BEGIN

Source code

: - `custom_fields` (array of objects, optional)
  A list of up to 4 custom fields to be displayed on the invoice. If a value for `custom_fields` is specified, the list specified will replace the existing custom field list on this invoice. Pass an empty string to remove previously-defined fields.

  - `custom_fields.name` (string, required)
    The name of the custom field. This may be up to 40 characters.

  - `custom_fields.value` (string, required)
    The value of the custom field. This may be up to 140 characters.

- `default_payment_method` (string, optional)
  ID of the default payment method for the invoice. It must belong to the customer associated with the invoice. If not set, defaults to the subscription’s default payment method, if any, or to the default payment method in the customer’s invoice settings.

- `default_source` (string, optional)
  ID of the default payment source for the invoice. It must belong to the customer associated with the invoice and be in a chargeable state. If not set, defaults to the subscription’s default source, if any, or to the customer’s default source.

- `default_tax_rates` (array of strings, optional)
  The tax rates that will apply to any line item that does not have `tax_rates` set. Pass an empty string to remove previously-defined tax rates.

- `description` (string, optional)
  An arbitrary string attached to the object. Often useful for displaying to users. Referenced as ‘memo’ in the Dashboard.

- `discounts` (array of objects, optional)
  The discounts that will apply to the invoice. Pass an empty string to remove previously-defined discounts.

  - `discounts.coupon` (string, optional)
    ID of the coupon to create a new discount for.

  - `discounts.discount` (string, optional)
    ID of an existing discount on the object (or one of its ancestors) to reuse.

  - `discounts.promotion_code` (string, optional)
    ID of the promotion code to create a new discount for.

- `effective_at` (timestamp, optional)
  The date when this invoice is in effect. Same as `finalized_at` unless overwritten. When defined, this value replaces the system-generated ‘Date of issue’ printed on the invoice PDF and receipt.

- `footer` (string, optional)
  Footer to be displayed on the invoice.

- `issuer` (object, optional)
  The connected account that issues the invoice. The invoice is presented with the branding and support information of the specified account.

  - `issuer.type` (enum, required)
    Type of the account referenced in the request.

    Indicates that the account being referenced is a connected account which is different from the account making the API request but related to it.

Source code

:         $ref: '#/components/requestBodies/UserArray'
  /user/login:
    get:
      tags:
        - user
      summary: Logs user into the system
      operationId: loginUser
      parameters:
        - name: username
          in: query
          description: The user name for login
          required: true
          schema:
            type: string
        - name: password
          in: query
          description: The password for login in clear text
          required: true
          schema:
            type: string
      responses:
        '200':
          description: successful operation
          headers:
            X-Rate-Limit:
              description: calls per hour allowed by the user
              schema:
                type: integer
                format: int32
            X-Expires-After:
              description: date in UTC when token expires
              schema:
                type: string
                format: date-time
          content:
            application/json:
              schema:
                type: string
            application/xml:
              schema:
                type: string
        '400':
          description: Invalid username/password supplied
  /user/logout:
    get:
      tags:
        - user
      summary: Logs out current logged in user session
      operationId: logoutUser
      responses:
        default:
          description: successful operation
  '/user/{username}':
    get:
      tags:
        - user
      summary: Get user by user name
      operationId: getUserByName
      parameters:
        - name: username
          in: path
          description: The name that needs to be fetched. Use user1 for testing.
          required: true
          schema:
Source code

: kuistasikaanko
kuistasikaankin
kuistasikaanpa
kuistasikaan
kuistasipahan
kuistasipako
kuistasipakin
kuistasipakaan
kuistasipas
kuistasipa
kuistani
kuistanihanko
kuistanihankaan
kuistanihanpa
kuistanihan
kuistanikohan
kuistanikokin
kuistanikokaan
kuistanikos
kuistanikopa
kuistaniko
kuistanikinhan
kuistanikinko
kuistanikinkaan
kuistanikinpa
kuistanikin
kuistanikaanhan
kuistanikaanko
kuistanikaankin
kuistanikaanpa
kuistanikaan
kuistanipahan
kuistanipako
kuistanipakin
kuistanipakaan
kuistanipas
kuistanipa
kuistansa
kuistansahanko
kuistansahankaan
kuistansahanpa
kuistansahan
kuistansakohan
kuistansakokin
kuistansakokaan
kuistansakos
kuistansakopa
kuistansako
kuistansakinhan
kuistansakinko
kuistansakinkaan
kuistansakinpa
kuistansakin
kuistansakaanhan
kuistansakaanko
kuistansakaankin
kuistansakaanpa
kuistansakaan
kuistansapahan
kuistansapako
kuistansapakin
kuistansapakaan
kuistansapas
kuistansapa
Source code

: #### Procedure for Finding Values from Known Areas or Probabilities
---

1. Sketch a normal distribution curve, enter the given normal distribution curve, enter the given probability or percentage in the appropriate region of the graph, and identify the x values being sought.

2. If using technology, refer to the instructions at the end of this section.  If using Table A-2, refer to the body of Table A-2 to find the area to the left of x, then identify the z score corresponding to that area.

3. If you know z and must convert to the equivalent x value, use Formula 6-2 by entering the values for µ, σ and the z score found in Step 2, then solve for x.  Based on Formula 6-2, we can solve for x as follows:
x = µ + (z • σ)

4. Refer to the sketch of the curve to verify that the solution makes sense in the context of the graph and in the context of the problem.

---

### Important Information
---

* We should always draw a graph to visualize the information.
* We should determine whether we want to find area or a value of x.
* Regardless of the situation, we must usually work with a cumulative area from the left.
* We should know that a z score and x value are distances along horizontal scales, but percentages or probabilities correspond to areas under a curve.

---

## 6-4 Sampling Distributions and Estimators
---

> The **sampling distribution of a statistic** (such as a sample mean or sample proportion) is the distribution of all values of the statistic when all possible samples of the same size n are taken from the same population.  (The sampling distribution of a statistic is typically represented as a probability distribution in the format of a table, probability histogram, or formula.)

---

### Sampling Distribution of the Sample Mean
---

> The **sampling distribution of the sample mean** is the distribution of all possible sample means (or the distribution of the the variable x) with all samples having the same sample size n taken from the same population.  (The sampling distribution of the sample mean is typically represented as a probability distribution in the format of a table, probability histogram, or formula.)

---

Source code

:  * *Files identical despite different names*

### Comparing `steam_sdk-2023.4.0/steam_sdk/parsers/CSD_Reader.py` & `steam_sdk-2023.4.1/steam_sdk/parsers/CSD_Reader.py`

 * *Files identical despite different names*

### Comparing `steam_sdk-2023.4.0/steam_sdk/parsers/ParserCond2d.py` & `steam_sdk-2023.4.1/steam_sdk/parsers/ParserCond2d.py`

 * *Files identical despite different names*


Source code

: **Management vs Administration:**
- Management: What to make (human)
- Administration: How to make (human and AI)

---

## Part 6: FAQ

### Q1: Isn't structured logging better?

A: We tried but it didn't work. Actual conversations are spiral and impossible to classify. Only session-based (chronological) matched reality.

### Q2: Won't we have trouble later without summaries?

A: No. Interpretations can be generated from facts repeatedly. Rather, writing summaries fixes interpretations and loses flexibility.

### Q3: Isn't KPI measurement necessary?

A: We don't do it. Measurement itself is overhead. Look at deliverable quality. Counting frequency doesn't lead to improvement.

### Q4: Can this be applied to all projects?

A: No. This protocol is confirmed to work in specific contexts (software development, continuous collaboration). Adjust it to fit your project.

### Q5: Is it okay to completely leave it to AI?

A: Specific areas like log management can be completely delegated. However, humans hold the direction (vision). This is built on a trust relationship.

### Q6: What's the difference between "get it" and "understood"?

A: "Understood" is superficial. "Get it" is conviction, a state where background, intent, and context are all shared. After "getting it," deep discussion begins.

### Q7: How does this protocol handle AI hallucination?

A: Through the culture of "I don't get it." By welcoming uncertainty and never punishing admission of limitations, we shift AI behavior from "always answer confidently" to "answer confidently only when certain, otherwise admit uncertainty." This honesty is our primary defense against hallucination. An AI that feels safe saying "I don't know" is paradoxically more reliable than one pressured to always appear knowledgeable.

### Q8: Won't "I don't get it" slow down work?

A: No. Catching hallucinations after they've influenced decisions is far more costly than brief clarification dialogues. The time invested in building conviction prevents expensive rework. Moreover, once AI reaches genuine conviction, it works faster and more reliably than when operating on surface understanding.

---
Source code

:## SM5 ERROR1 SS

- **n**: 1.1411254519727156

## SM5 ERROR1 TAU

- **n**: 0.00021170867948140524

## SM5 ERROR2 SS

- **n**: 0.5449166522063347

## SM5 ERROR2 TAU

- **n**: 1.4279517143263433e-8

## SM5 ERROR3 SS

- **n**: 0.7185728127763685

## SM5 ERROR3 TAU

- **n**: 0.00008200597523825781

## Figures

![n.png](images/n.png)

END

§ **Goal of the exercise**
Please give back, exactly as it stands above, the stretch from the line with "kuistansahanko" through the line with "kuistansapahan", and no line outside it.

§ **Response to this task**
kuistansahanko
kuistansahankaan
kuistansahanpa
kuistansahan
kuistansakohan
kuistansakokin
kuistansakokaan
kuistansakos
kuistansakopa
kuistansako
kuistansakinhan
kuistansakinko
kuistansakinkaan
kuistansakinpa
kuistansakin
kuistansakaanhan
kuistansakaanko
kuistansakaankin
kuistansakaanpa
kuistansakaan
kuistansapahan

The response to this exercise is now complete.